Whether you want to just clip a few or fill up an entire book with coupons, it's a great way to save some money. We hope this series has helped encourage you to give it a try.

Sunday, July 24, 2011

Coupons Part 3: How We Do It

This is probably the most important, yet complicated part of the process. I don't have the room and don't want to bore everyone, but I'll try to make this as comprehensive as I can without putting everyone to sleep.

When Sunday mornings arrive, I grab the sunday paper outside our front door, and I will briefly check the Kroger, CVS, and Walgreens ads as well as the coupon inserts (Smart Source, Red Plum, P & G). I also try to briefly browse the Southern Savers website which lists deals for all kinds of stores. Many times the website will have links to printable coupons so you can get deals even without a paper using,, to name a few. I stress the word "briefly" because I try to gauge whether I should buy another paper on the way to church at 8:30 AM. If the coupons have items we commonly purchase or if there are obvious good deals, we'll decide to purchase a couple extra papers. I've gotten much more efficient with this process and can complete it in about 15-20 min. (FYI: Publix changes their sales every Wednesday, so I don't check their ads on Sunday).

- Work instructions:
- 1) Please answer these questions from the coupon post:
(a) Which three stores' ads does the writer check on Sunday mornings?
(b) What time does the writer head to church?
(c) Why doesn't the writer check Publix ads on Sunday?
- 2) Carry the coupon post forward from its last sentence.

- Information shown:

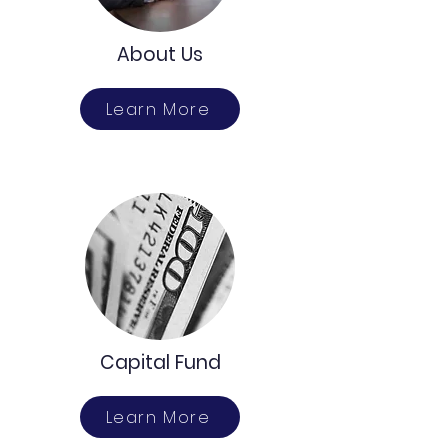
About Us
Learn More
Capital Fund
Learn More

- Expected results:
- 1)
(a) Kroger, CVS, and Walgreens
(b) 8:30 AM
(c) Publix changes its sales every Wednesday.

- 2)
After church, I will cut coupons and Kelly will file them for items that we commonly use. We keep the actual coupon insert for about 3 months because the Southern Savers website will reference the weekly insert in which a coupon is located for a specific deal. For example, Chex Mix may have a coupon in last Sunday's paper. When Chex Mix goes on sale at Publix three weeks later, Southern Savers will remind us of that coupon from the coupon insert sent out three weeks ago. We then go back to the stashed inserts and find and cut the coupon. Since coupons do not expire for 2 or more months, this process works well. Plus, I don't have to memorize the coupons in each week's paper. A website does it for me.

In general, we plan our grocery list on Tuesdays and try to go to Publix on Wednesdays. If there are specific deals during the week, we'll stop by another store, but only if it is worth our time. Here is an example. This week, we saw that Smart Balance milk is on sale for $ 2.50/half gallon at Kroger. We have 4 coupons for $1.50 off so we'll buy 4 at $1 each, one day this week.

Here is a non-food related example. Our church is doing a backpack ministry for local school kids, so we started checking the sales ads for school supplies. Sure, we could have gone to Target and bought everything there for $40, but we wanted to be responsible with this just as we are with our other spending. If we can donate two back packs instead of just one, we've maximized our giving and helped two children, for just a little extra effort. For example, we saw that glue sticks were available for 28cents with the deal below. Scissors were on sale for buy one get one free for 1.99 (or $1 each). We used a $1 off coupon for each to get them both for free. Back packs were on sale for 3.99 at Walgreens.

The take home message:
1. To maximize your savings, buy items when they are on sale AND you have a coupon.
2. Save your coupons and obtain extras for good deals that you know about.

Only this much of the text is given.